The data Block Start
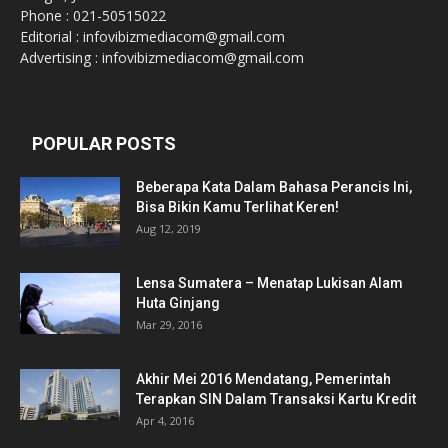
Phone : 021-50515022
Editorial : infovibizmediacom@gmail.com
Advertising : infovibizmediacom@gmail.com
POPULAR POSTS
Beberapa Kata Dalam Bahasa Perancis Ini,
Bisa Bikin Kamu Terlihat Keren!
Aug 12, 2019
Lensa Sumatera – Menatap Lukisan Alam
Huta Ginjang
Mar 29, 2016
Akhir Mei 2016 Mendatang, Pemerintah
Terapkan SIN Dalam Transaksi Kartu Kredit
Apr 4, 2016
The data Block End
The data Block Start
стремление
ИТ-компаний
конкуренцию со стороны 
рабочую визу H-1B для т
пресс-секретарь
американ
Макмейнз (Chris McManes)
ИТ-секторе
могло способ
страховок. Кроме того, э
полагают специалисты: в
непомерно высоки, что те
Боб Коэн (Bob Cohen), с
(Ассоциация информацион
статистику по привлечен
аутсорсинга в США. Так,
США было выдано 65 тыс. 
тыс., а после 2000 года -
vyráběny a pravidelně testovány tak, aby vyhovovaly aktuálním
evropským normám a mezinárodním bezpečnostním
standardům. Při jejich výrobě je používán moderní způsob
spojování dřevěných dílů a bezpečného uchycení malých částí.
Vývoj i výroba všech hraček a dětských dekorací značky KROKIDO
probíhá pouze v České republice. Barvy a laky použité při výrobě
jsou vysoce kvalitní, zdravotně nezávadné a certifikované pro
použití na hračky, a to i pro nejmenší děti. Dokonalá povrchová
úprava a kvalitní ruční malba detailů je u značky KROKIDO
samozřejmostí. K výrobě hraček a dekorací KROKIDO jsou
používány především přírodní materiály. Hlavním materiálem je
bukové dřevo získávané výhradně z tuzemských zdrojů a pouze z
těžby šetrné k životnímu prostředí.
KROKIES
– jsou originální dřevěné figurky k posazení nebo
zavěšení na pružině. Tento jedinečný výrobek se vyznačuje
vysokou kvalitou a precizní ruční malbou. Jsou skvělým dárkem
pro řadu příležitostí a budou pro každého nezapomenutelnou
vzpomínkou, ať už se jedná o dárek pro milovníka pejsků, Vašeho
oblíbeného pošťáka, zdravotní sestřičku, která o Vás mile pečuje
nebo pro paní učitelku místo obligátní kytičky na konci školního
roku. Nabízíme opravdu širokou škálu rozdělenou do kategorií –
The data Block End
_Work request_: Output should match, line for line, the stretch of the material above from the line holding "Lensa Sumatera – Menatap Lukisan Alam" through the line holding "Apr 4, 2016".

_Solved exercise_:
Lensa Sumatera – Menatap Lukisan Alam
Huta Ginjang
Mar 29, 2016
Akhir Mei 2016 Mendatang, Pemerintah
Terapkan SIN Dalam Transaksi Kartu Kredit
Apr 4, 2016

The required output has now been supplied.